Hablemos, ahora del silencio en la vida religiosa. Grandes acontecimientos de la Historia de la salvación han ocurrido en el silencio. Empezando por la creación, pues del silencio profundo de la nada, Dios creó al mundo. A Abraham lo llamó en el silencio, lo mismo que a Moisés, en el silencio del campo. A Samuel en el silencio de la noche. Sacó a su pueblo del fragor y el berrinche de Egipto y lo introdujo en el desierto, materialización espacial del silencio.
A la Virgen María se le anunció que sería la Madre del Redentor en el silencio de Nazareth. Las santas mujeres constataron la Resurrección de Cristo en el silencio del sepulcro vacío.
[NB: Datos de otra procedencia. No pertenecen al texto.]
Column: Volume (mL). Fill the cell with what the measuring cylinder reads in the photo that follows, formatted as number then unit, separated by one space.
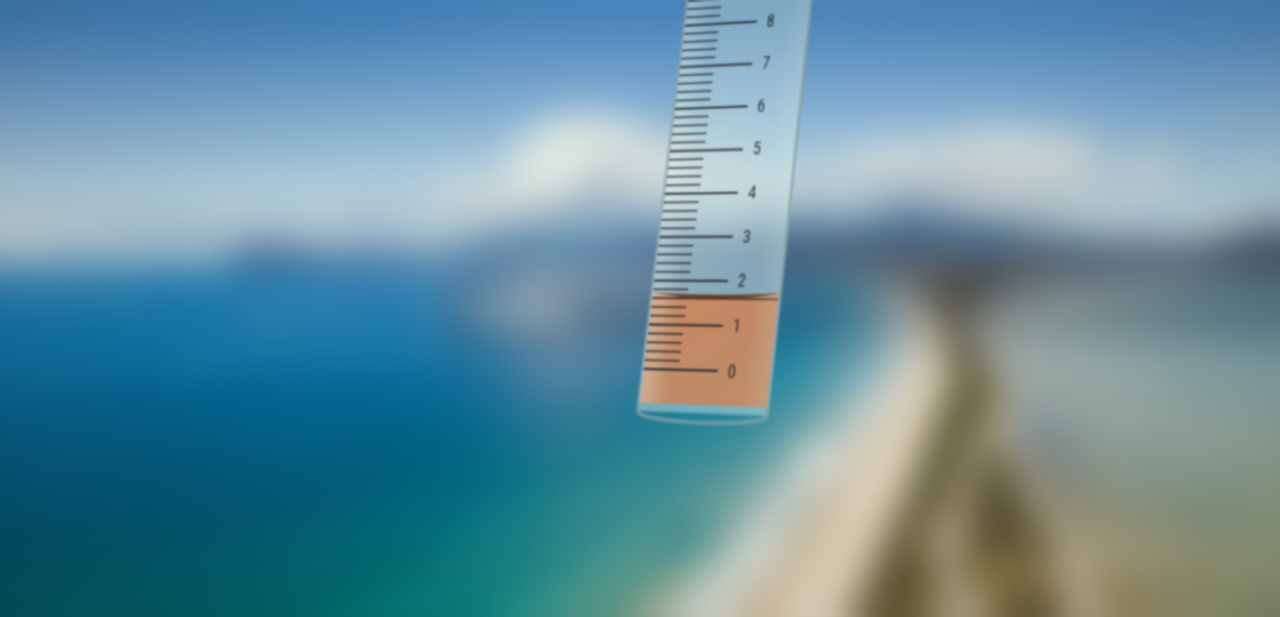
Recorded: 1.6 mL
Los discípulos de Emaús caminaban en compungido silencio cuando se les presentó el Resucitado. A Pedro, Jesús lo convirtió con una silenciosa mirada. A Pablo lo convirtió con el silencio de la ceguera.
Es más fácil escuchar la voz de Dios en el silencio y la soledad. En ese medio se toman grandes decisiones, especialmente para los compromisos de la fe y de la vida cristiana.
Los cristianos hemos de amar y practicar el silencio; lo hacemos en la vida religiosa, en la liturgia, en los retiros espirituales.
La catequesis emplea el silencio activo como recurso didáctico, y también debe educar para el silencio. Busquemos momentos de silencio y soledad. Nos hará bien”. (Msr. Oscar Cárdenas B.)